Zhao Xiaoyan, Zhang Xiaowei, Liu Hongkai, Sun Han
Department of Food Science and Nutrition, Culinary Institute, University of Jinan, No. 13 Shungeng Road, Jinan, 250022 China.
J Food Sci Technol. 2018 Dec;55(12):4909-4917. doi: 10.1007/s13197-018-3425-2. Epub 2018 Sep 20.
The work attempted to study on separating the α', α and β subunits of 7S globulin from soybean proteins by reverse micelles. The effects of six single factors (W, time, temperature, pH, surfactant concentration and salt solution species) on three subunit partitioning were discussed.
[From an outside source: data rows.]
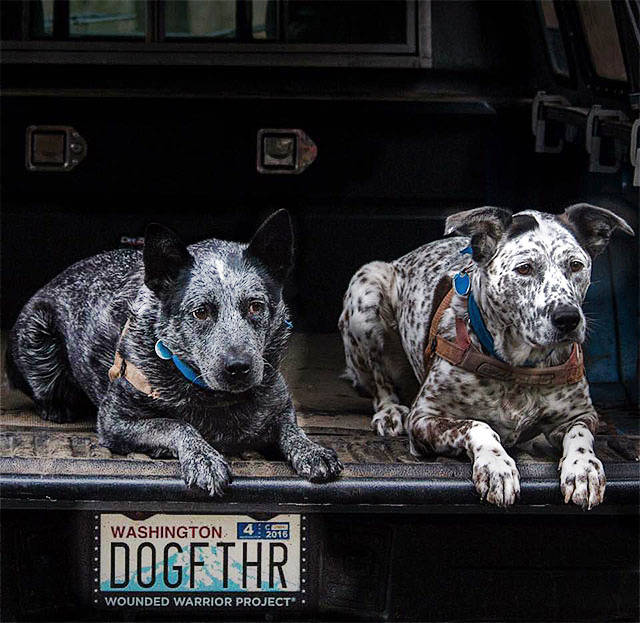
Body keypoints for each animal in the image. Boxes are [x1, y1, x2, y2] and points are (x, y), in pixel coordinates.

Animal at [7, 212, 342, 494]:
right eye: (201, 311)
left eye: (256, 306)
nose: (238, 367)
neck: (216, 399)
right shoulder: (115, 420)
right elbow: (174, 424)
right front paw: (203, 457)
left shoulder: (279, 405)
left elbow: (290, 428)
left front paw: (311, 449)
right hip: (37, 337)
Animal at [340, 207, 636, 510]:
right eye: (524, 268)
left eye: (576, 265)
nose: (568, 318)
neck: (520, 368)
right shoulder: (423, 417)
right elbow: (477, 425)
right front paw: (496, 466)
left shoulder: (580, 414)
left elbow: (580, 434)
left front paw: (583, 468)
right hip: (366, 291)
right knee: (379, 381)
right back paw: (389, 411)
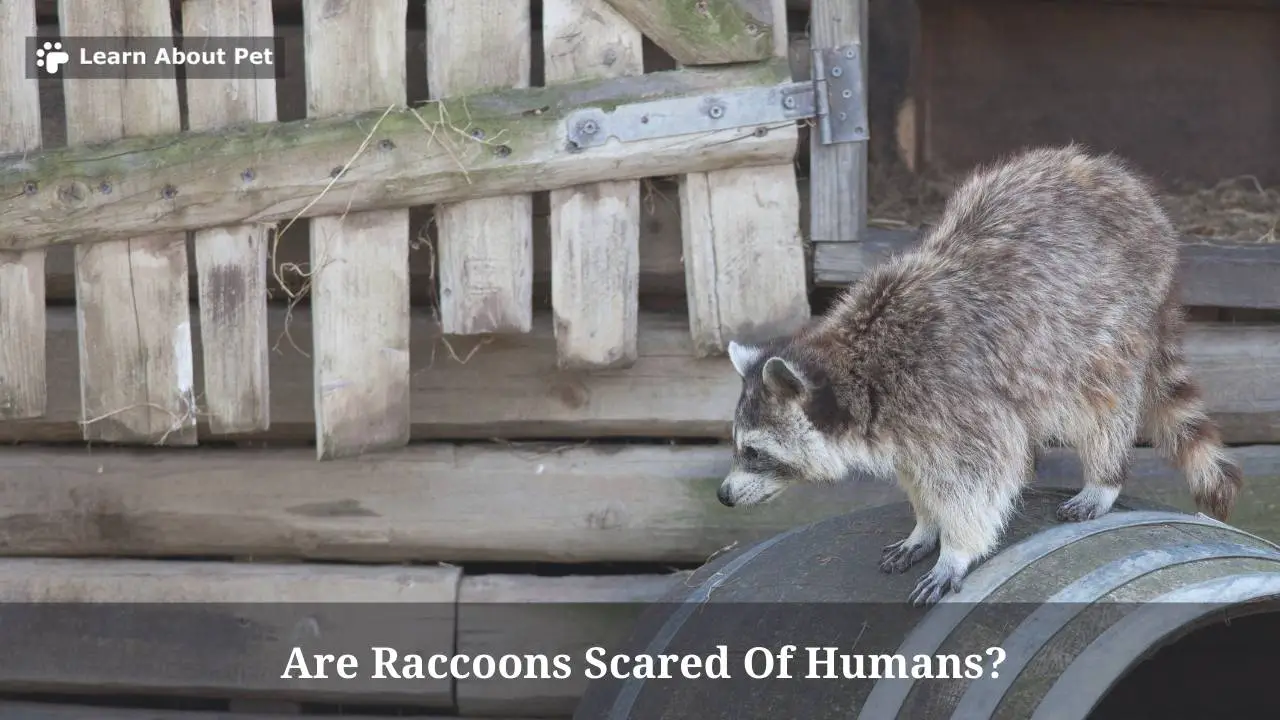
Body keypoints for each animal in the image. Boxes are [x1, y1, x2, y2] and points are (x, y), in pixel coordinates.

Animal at [718, 144, 1243, 606]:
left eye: (755, 452)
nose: (723, 495)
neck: (860, 368)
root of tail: (1131, 189)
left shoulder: (953, 395)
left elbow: (980, 478)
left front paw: (956, 549)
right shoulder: (908, 425)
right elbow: (922, 475)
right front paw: (925, 524)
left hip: (1108, 321)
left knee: (1101, 404)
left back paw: (1105, 475)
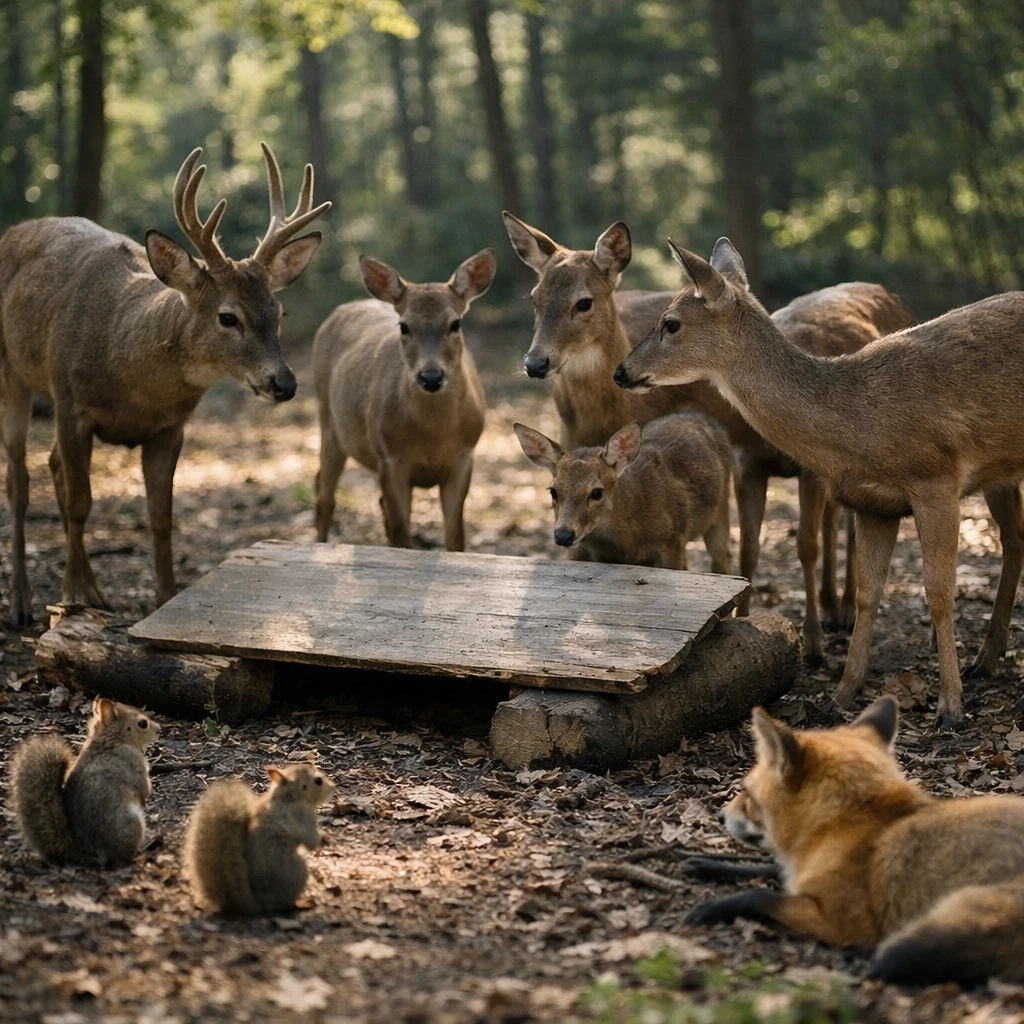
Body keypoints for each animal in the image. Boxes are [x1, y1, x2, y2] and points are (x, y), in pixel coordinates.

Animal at [0, 144, 329, 627]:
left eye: (278, 311)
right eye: (227, 317)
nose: (284, 383)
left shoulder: (170, 427)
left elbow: (161, 516)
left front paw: (164, 599)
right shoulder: (71, 403)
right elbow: (82, 502)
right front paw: (72, 593)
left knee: (53, 464)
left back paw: (94, 591)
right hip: (13, 373)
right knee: (19, 481)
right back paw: (23, 602)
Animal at [312, 249, 496, 551]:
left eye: (455, 323)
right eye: (404, 326)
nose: (431, 377)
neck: (434, 436)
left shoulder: (464, 456)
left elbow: (455, 536)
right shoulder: (390, 459)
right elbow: (402, 536)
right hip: (328, 422)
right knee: (324, 496)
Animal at [514, 412, 732, 573]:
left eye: (596, 492)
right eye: (553, 491)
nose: (563, 535)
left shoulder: (673, 541)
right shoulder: (580, 551)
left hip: (721, 511)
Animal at [614, 236, 1024, 728]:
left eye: (670, 323)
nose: (621, 371)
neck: (859, 422)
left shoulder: (936, 478)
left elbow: (939, 592)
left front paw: (949, 707)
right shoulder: (873, 504)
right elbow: (868, 593)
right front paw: (842, 694)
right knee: (1016, 541)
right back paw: (988, 659)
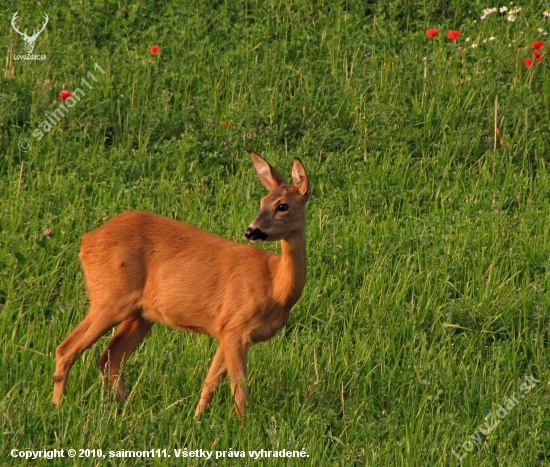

The main influence factors (time, temperature and surfactant concentration) were optimized by the response surface test (Box-Behnken design, three factor three level) in order to optimize the forward extracting three subunits of 7S globulin. It was observed that the independent factor had substantial effect on the forward extraction yield of three subunits of 7S globulin. The statistical analysis showed that the reverse micelles could significantly affect the forward extraction efficiency of protein subunits. The highest forward extraction efficiency of α', α and β subunits achieved 78.21, 63.65 and 61.34%, respectively. The proposed method also showed that the forward extraction efficiency of subunits with larger molecular weight was higher than low molecular weight.
该研究试图通过反胶束法从大豆蛋白中分离7S球蛋白的α'、α和β亚基。讨论了六个单因素(水含量、时间、温度、pH值、表面活性剂浓度和盐溶液种类)对三种亚基分配的影响。通过响应面试验(Box-Behnken设计,三因素三水平)对主要影响因素(时间、温度和表面活性剂浓度)进行优化,以优化7S球蛋白三种亚基的正向提取。结果表明,各独立因素对7S球蛋白三种亚基的正向提取率有显著影响。统计分析表明,反胶束能显著影响蛋白质亚基的正向提取效率。α'、α和β亚基的最高正向提取效率分别达到78.21%、63.65%和61.34%。该方法还表明,分子量较大的亚基的正向提取效率高于分子量较小的亚基。